Source passage
'''

Throughout the recession, nursing was a thriving career field sought after by students who were searching for a stable, long-term opportunity. However, nurses may have a harder time coming across hospital jobs in today’s job market, as many major hospitals across the country are cutting tens of thousands of jobs.
As the number of hospital admissions declines, many hospital chains are receiving lower reimbursements from the government, as well as insurance companies. Nevertheless, although many hospital jobs are being eliminated, other opportunities for nurses and other healthcare workers are opening up in other places, ranging from outpatient clinics to rehabilitation centers. Although these jobs offer slightly less pay than what nurses typically expect, these settings are fueling growth for the field of nursing, according to healthcare experts.
Nurses and students who had hoped to work in a hospital setting are now contemplating their future. In the past, finding a hospital job after college never used to be an issue for nursing students. Nursing students used to receive several job offers before they even completed their degree, and hospitals would constantly be on the hunt to fill plenty of nursing positions.
Nevertheless, patient admissions and overall revenue continues to decline. As a result, many hospitals say that they are forced to cut down on jobs, consolidate labs, and even abandon some programs. Meanwhile, nursing jobs are still plentiful in other settings, such as patient homes and walk-in clinics. Furthermore, the nursing industry is experiencing a shift from high-acuity care, which involves specialized staffing and pricey equipment to treat seriously ill patients, to lower-acuity care, which requires less intensive treatments.

'''

Records supplied

'''

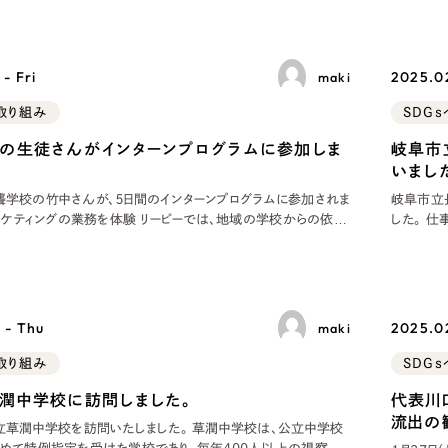
方」への一
訪ね、地域の担い手たちに直接取材を行う1dayツアー。岐阜の
タビ
Company
- Fri
2025.02
maki
取り組み
SDG
会社情報
の生徒さんがインターンプログラムに参加しま
岐阜市
会社概要
いまし
代表挨拶
学校の竹中さんが、５日間のインターンプログラムに参加されま
岐阜市立
マーケティングの業務を体験 リーピーでは、地域の学校からの依頼
した。 
SDGsに向けた取り組み
験やインターンプログラムを実施しています。昨年6月にも岐阜
仕事を学
メディア掲載と取材依頼
んを受け入れましたが、今回も同校の竹中さんが5日間のイン
ニアやデ
参加されまし
画面を見
新着情報
採用情報
 - Thu
2025.0
maki
取り組み
SDG
ブログ
潤中学校に訪問しました。
代表川
リーピーブログ
流出の
立草潤中学校を訪問いたしました。 草潤中学校は、公立中学校
代表ブログ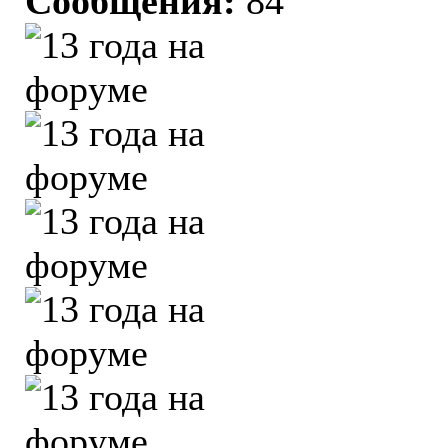
Сообщения:
84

'''

Required tasks
- 1) In the passage on nursing jobs, which two sources are paying hospital chains lower reimbursements?
- 2) From the passage on nursing jobs, return the text starting with "As the number" and going on through "to healthcare experts.".

Your responses
- 1) The government and insurance companies.

- 2)
As the number of hospital admissions declines, many hospital chains are receiving lower reimbursements from the government, as well as insurance companies. Nevertheless, although many hospital jobs are being eliminated, other opportunities for nurses and other healthcare workers are opening up in other places, ranging from outpatient clinics to rehabilitation centers. Although these jobs offer slightly less pay than what nurses typically expect, these settings are fueling growth for the field of nursing, according to healthcare experts.